**Written task**
Rewrite the records, starting at the line containing "году Мэттом Боуманом" and running through their end, with "Производство видео" replaced by "Видеопродакшн" and everything else left the same.

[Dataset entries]
Content starts

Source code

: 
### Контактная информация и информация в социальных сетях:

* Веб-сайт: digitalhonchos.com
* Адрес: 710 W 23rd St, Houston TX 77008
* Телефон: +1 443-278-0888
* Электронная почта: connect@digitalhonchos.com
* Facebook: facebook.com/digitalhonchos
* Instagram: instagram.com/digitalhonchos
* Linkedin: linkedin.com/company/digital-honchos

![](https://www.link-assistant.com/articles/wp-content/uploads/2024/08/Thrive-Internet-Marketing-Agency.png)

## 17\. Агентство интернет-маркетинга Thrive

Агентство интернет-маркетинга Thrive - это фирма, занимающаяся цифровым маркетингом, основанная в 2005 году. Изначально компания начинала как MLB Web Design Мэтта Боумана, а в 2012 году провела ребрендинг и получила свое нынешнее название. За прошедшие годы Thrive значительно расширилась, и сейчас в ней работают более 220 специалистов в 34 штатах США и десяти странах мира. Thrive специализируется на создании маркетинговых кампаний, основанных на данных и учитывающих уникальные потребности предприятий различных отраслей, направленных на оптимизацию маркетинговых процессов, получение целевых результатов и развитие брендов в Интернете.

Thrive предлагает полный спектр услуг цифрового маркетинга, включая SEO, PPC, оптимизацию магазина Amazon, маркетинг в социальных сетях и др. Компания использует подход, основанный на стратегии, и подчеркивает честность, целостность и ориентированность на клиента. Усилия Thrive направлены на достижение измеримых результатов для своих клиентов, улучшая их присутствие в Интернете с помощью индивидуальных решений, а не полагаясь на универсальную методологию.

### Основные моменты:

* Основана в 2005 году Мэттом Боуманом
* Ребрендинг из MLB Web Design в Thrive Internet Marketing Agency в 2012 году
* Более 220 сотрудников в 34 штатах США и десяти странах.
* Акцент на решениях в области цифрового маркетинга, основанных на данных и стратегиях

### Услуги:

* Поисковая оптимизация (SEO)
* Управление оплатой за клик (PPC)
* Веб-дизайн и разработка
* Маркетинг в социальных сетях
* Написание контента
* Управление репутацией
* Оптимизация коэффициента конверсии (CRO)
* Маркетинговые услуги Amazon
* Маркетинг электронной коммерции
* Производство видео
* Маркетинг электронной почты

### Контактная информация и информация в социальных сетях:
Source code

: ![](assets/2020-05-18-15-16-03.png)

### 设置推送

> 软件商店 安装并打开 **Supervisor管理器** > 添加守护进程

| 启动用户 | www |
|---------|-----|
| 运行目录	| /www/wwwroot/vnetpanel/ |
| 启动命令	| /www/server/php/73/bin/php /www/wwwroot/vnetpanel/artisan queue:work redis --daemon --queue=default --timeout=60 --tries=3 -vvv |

Content ends

**Solution for this task**
* Основана в 2005 году Мэттом Боуманом
* Ребрендинг из MLB Web Design в Thrive Internet Marketing Agency в 2012 году
* Более 220 сотрудников в 34 штатах США и десяти странах.
* Акцент на решениях в области цифрового маркетинга, основанных на данных и стратегиях

### Услуги:

* Поисковая оптимизация (SEO)
* Управление оплатой за клик (PPC)
* Веб-дизайн и разработка
* Маркетинг в социальных сетях
* Написание контента
* Управление репутацией
* Оптимизация коэффициента конверсии (CRO)
* Маркетинговые услуги Amazon
* Маркетинг электронной коммерции
* Видеопродакшн
* Маркетинг электронной почты

### Контактная информация и информация в социальных сетях:
Source code

: ![](assets/2020-05-18-15-16-03.png)

### 设置推送

> 软件商店 安装并打开 **Supervisor管理器** > 添加守护进程

| 启动用户 | www |
|---------|-----|
| 运行目录	| /www/wwwroot/vnetpanel/ |
| 启动命令	| /www/server/php/73/bin/php /www/wwwroot/vnetpanel/artisan queue:work redis --daemon --queue=default --timeout=60 --tries=3 -vvv |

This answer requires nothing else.